Listed entries START
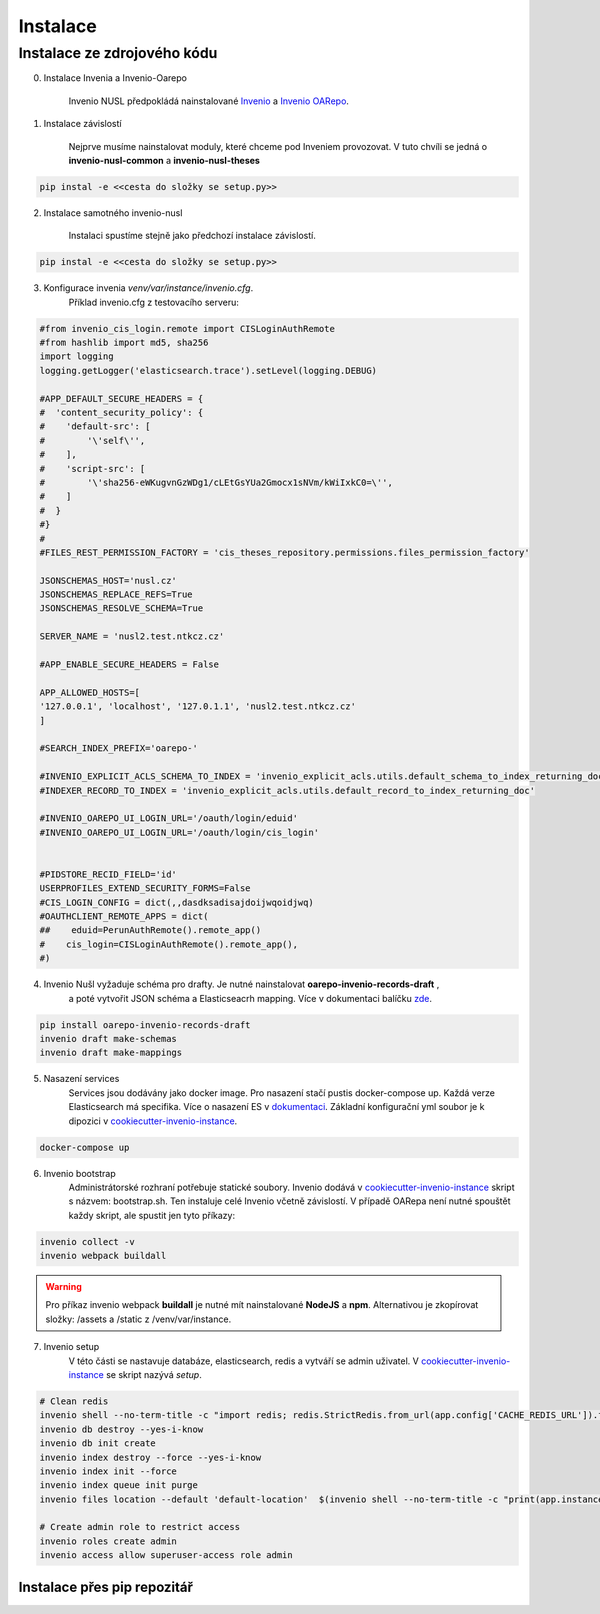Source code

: ***********
Instalace
***********

Instalace ze zdrojového kódu
=============================

0. Instalace Invenia a Invenio-Oarepo

    Invenio NUSL předpokládá nainstalované `Invenio <https://invenio.readthedocs.io/en/stable/quickstart.html>`_ a
    `Invenio OARepo <https://pypi.org/project/invenio-oarepo/>`_.

1. Instalace závislostí

    Nejprve musíme nainstalovat moduly, které chceme pod Inveniem provozovat.
    V tuto chvíli se jedná o **invenio-nusl-common** a **invenio-nusl-theses**

.. code-block::

    pip instal -e <<cesta do složky se setup.py>>

2. Instalace samotného invenio-nusl

    Instalaci spustíme stejně jako předchozí instalace závislostí.

.. code-block::

     pip instal -e <<cesta do složky se setup.py>>

3. Konfigurace invenia *venv/var/instance/invenio.cfg*.
    Příklad invenio.cfg z testovacího serveru:

.. code-block::

    #from invenio_cis_login.remote import CISLoginAuthRemote
    #from hashlib import md5, sha256
    import logging
    logging.getLogger('elasticsearch.trace').setLevel(logging.DEBUG)

    #APP_DEFAULT_SECURE_HEADERS = {
    #  'content_security_policy': {
    #    'default-src': [
    #        '\'self\'',
    #    ],
    #    'script-src': [
    #        '\'sha256-eWKugvnGzWDg1/cLEtGsYUa2Gmocx1sNVm/kWiIxkC0=\'',
    #    ]
    #  }
    #}
    #
    #FILES_REST_PERMISSION_FACTORY = 'cis_theses_repository.permissions.files_permission_factory'

    JSONSCHEMAS_HOST='nusl.cz'
    JSONSCHEMAS_REPLACE_REFS=True
    JSONSCHEMAS_RESOLVE_SCHEMA=True

    SERVER_NAME = 'nusl2.test.ntkcz.cz'

    #APP_ENABLE_SECURE_HEADERS = False

    APP_ALLOWED_HOSTS=[
    '127.0.0.1', 'localhost', '127.0.1.1', 'nusl2.test.ntkcz.cz'
    ]

    #SEARCH_INDEX_PREFIX='oarepo-'

    #INVENIO_EXPLICIT_ACLS_SCHEMA_TO_INDEX = 'invenio_explicit_acls.utils.default_schema_to_index_returning_doc'
    #INDEXER_RECORD_TO_INDEX = 'invenio_explicit_acls.utils.default_record_to_index_returning_doc'

    #INVENIO_OAREPO_UI_LOGIN_URL='/oauth/login/eduid'
    #INVENIO_OAREPO_UI_LOGIN_URL='/oauth/login/cis_login'


    #PIDSTORE_RECID_FIELD='id'
    USERPROFILES_EXTEND_SECURITY_FORMS=False
    #CIS_LOGIN_CONFIG = dict(,,dasdksadisajdoijwqoidjwq)
    #OAUTHCLIENT_REMOTE_APPS = dict(
    ##    eduid=PerunAuthRemote().remote_app()
    #    cis_login=CISLoginAuthRemote().remote_app(),
    #)

4. Invenio Nušl vyžaduje schéma pro drafty. Je nutné nainstalovat **oarepo-invenio-records-draft** ,
    a poté vytvořit JSON schéma a Elasticseacrh mapping. Více v dokumentaci balíčku
    `zde <https://github.com/oarepo/invenio-records-draft>`_.

.. code-block::

    pip install oarepo-invenio-records-draft
    invenio draft make-schemas
    invenio draft make-mappings

5. Nasazení services
    Services jsou dodávány jako docker image. Pro nasazení stačí pustis docker-compose up. Každá verze Elasticsearch má
    specifika. Více o nasazení ES v `dokumentaci <https://www.elastic.co/guide/en/elasticsearch/reference/current/docker.html>`_.
    Základní konfigurační yml soubor je k dipozici v `cookiecutter-invenio-instance <https://github.com/inveniosoftware/cookiecutter-invenio-instance>`_.

.. code-block::

    docker-compose up

6. Invenio bootstrap
    Administrátorské rozhraní potřebuje statické soubory. Invenio dodává v `cookiecutter-invenio-instance <https://github.com/inveniosoftware/cookiecutter-invenio-instance>`_
    skript s názvem: bootstrap.sh. Ten instaluje celé Invenio včetně závislostí.
    V případě OARepa není nutné spouštět každy skript, ale spustit jen tyto příkazy:

.. code-block::

    invenio collect -v
    invenio webpack buildall

.. warning::

    Pro příkaz invenio webpack **buildall** je nutné mít nainstalované **NodeJS** a **npm**.
    Alternativou je zkopírovat složky: /assets a /static z /venv/var/instance.

7. Invenio setup
    V této části se nastavuje databáze, elasticsearch, redis a vytváří se admin uživatel. V `cookiecutter-invenio-instance <https://github.com/inveniosoftware/cookiecutter-invenio-instance>`_
    se skript nazývá *setup*.

.. code-block::

    # Clean redis
    invenio shell --no-term-title -c "import redis; redis.StrictRedis.from_url(app.config['CACHE_REDIS_URL']).flushall(); print('Cache cleared')"
    invenio db destroy --yes-i-know
    invenio db init create
    invenio index destroy --force --yes-i-know
    invenio index init --force
    invenio index queue init purge
    invenio files location --default 'default-location'  $(invenio shell --no-term-title -c "print(app.instance_path)")'/data'
    
    # Create admin role to restrict access
    invenio roles create admin
    invenio access allow superuser-access role admin

Instalace přes pip repozitář
-----------------------------

.. todo::

    Dopsat až budou všechny balíčky v pip repozitáři.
Listed entries END
→ What to work on:
All that is wanted is an exact copy of the lines above from the one with "Nejprve musíme nainstalovat" through the one with "Příklad invenio.cfg z", with both ends included.

→ Solution to the problem:
    Nejprve musíme nainstalovat moduly, které chceme pod Inveniem provozovat.
    V tuto chvíli se jedná o **invenio-nusl-common** a **invenio-nusl-theses**

.. code-block::

    pip instal -e <<cesta do složky se setup.py>>

2. Instalace samotného invenio-nusl

    Instalaci spustíme stejně jako předchozí instalace závislostí.

.. code-block::

     pip instal -e <<cesta do složky se setup.py>>

3. Konfigurace invenia *venv/var/instance/invenio.cfg*.
    Příklad invenio.cfg z testovacího serveru:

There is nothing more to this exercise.